→ Instructions for the task:
Write out all of the material below word for word, leaving out the pictures.

(Dataset excerpts)

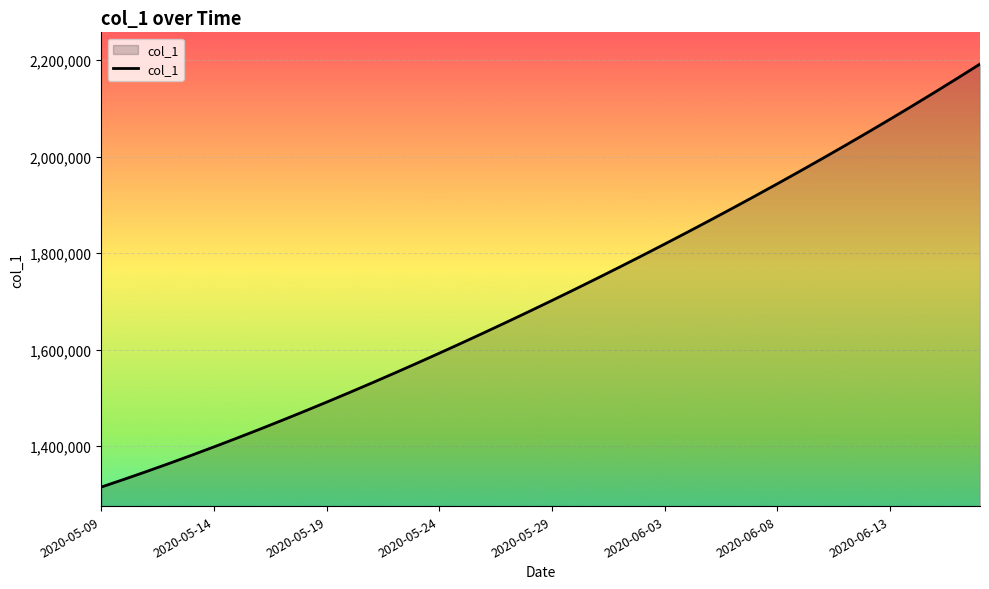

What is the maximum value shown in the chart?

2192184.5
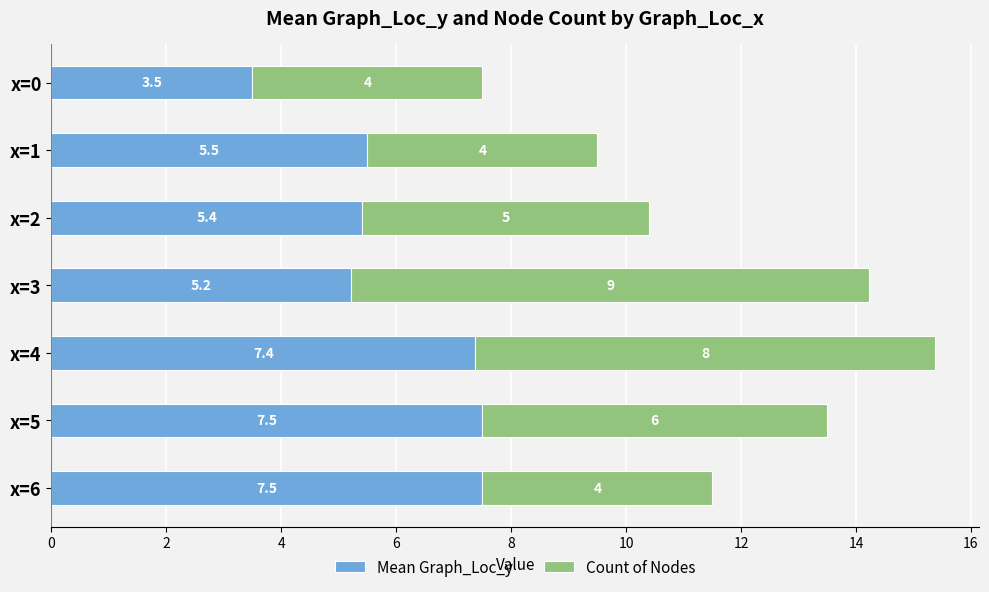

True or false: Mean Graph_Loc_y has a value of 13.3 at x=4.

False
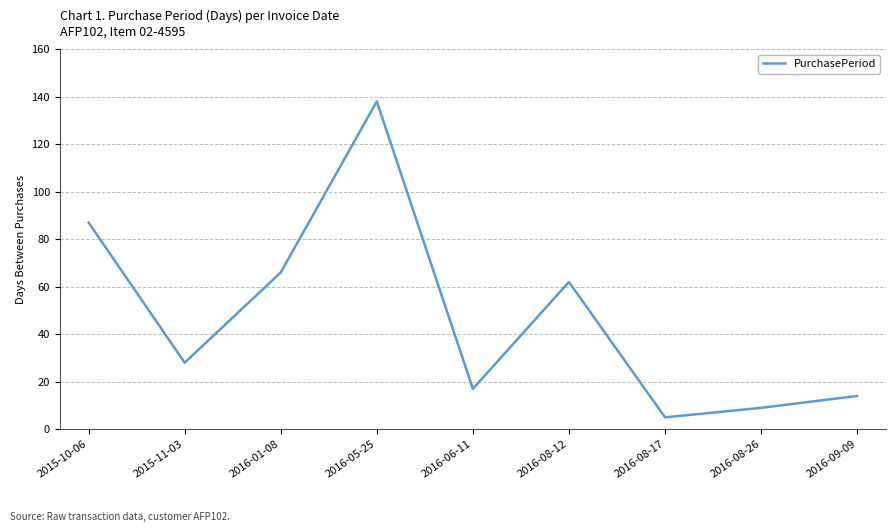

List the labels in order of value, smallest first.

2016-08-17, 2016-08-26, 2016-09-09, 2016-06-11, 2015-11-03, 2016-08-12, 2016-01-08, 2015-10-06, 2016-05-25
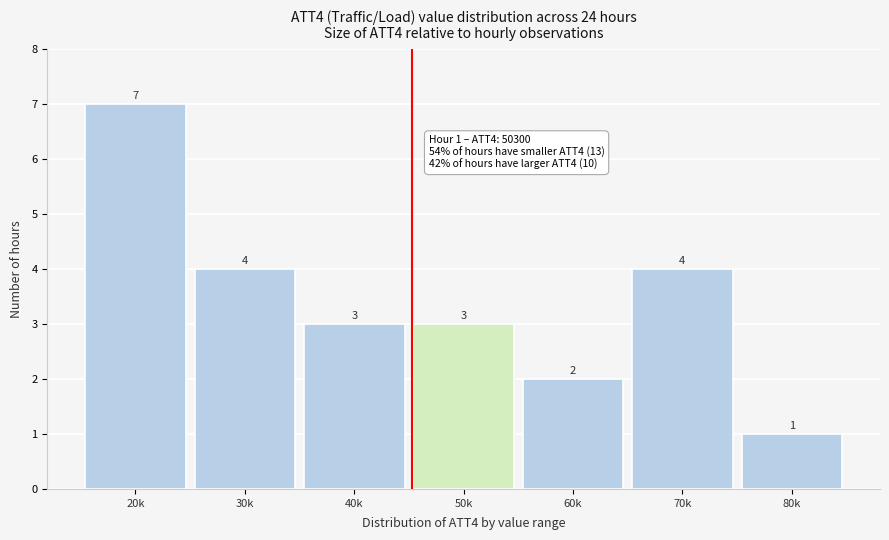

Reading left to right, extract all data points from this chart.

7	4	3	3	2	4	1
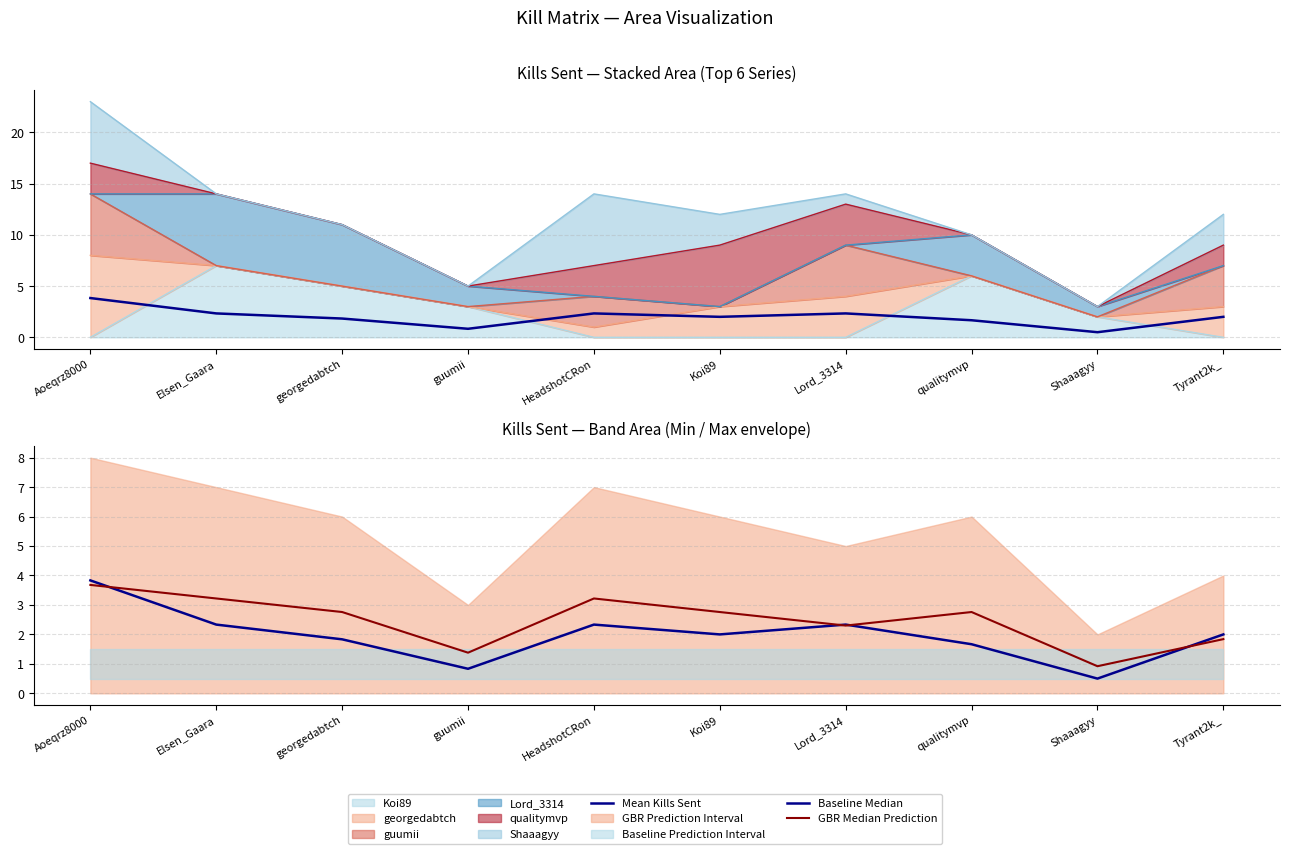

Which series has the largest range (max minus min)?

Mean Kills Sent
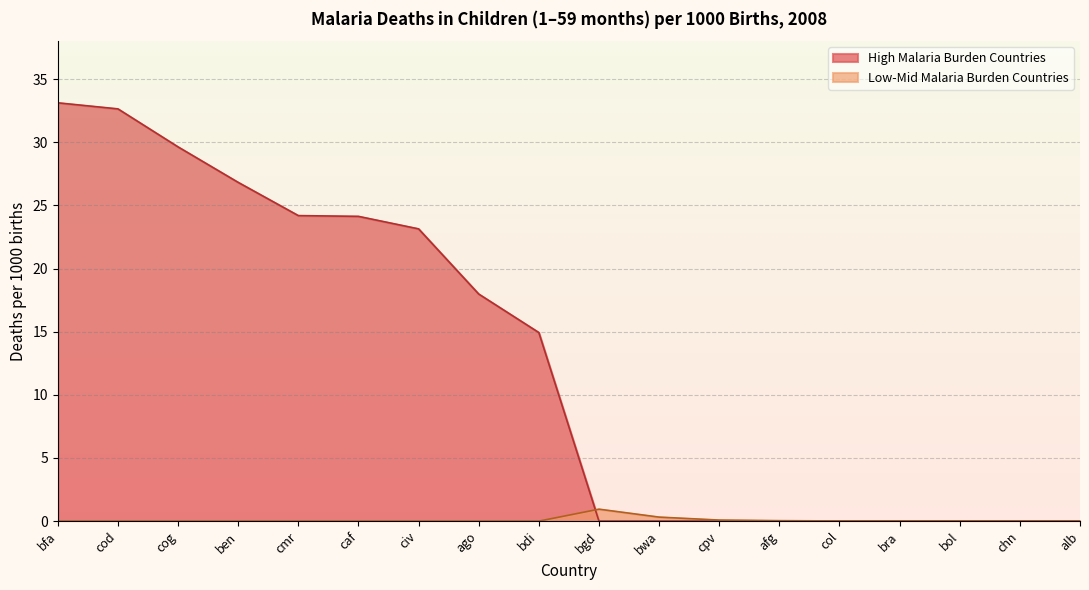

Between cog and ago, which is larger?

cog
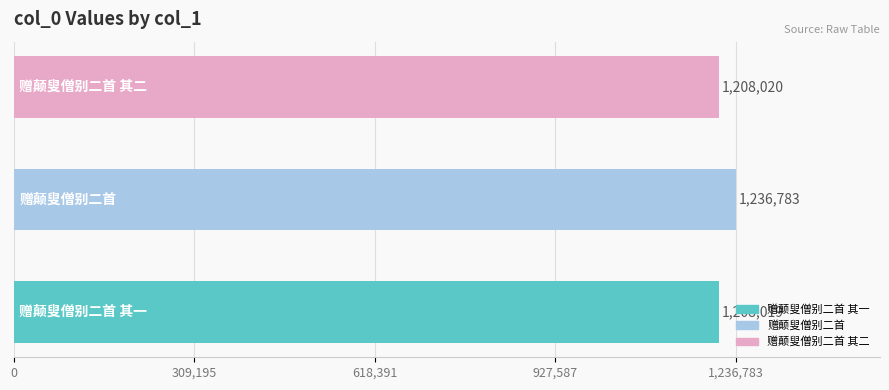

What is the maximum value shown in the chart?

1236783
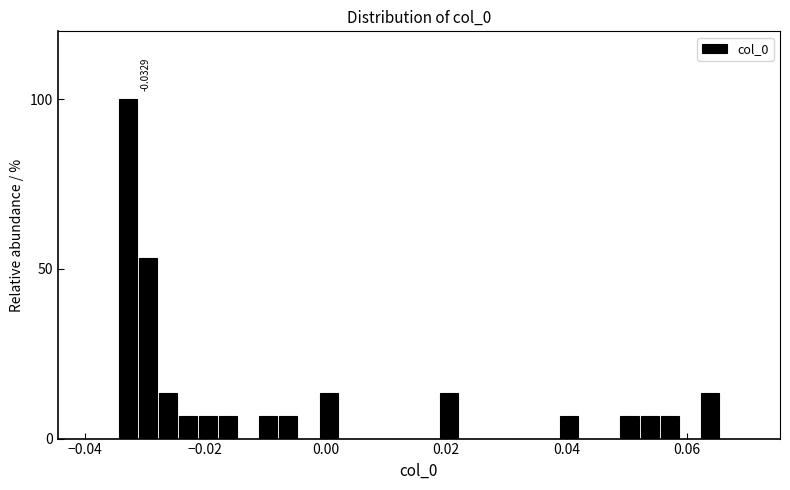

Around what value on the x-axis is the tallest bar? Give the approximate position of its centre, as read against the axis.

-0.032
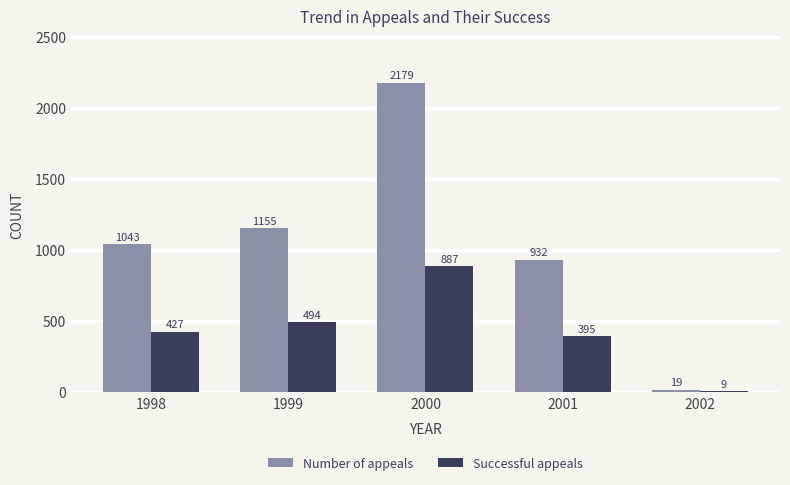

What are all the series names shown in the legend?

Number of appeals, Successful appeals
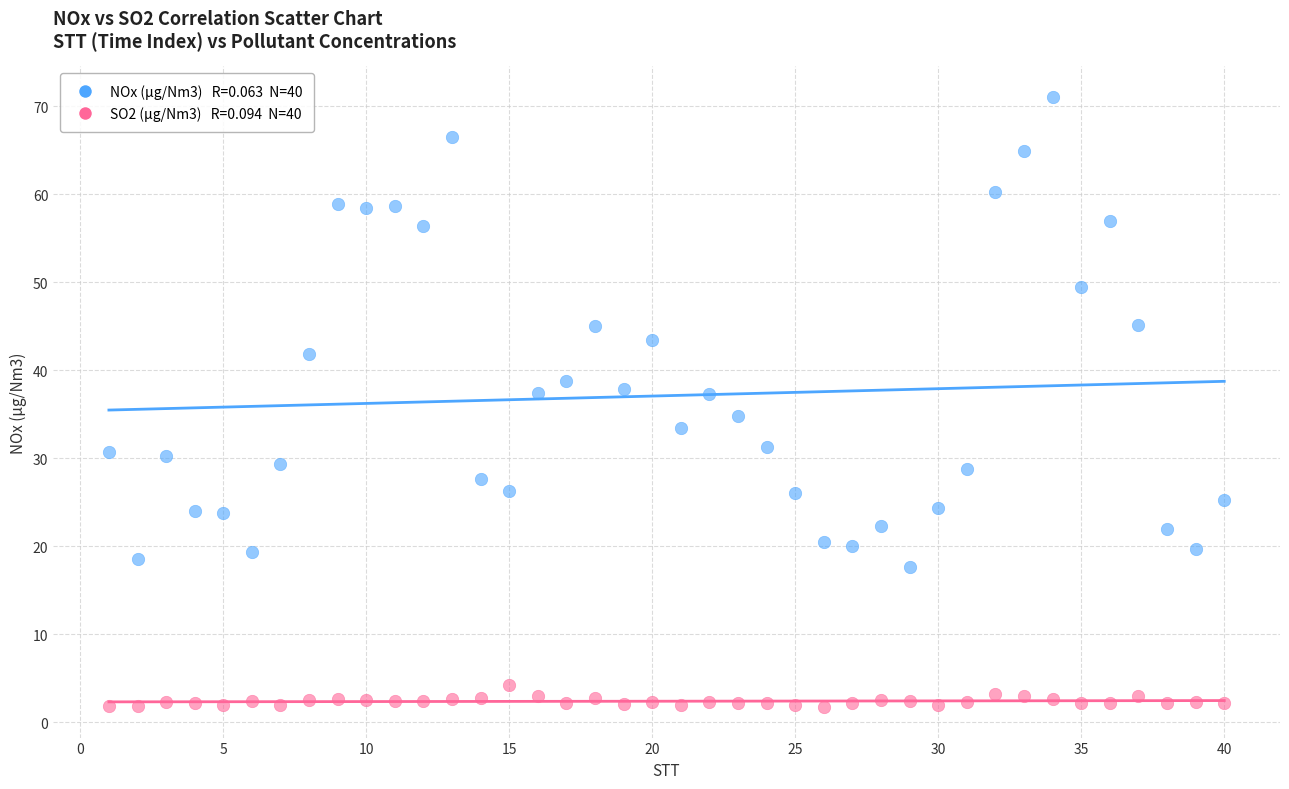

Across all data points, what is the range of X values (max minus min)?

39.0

(End Dataset excerpts)

→ Your response:
What is the maximum value shown in the chart?

2192184.5

True or false: Mean Graph_Loc_y has a value of 13.3 at x=4.

False

List the labels in order of value, smallest first.

2016-08-17, 2016-08-26, 2016-09-09, 2016-06-11, 2015-11-03, 2016-08-12, 2016-01-08, 2015-10-06, 2016-05-25

Reading left to right, extract all data points from this chart.

7	4	3	3	2	4	1

Which series has the largest range (max minus min)?

Mean Kills Sent

Between cog and ago, which is larger?

cog

What is the maximum value shown in the chart?

1236783

Around what value on the x-axis is the tallest bar? Give the approximate position of its centre, as read against the axis.

-0.032

What are all the series names shown in the legend?

Number of appeals, Successful appeals

Across all data points, what is the range of X values (max minus min)?

39.0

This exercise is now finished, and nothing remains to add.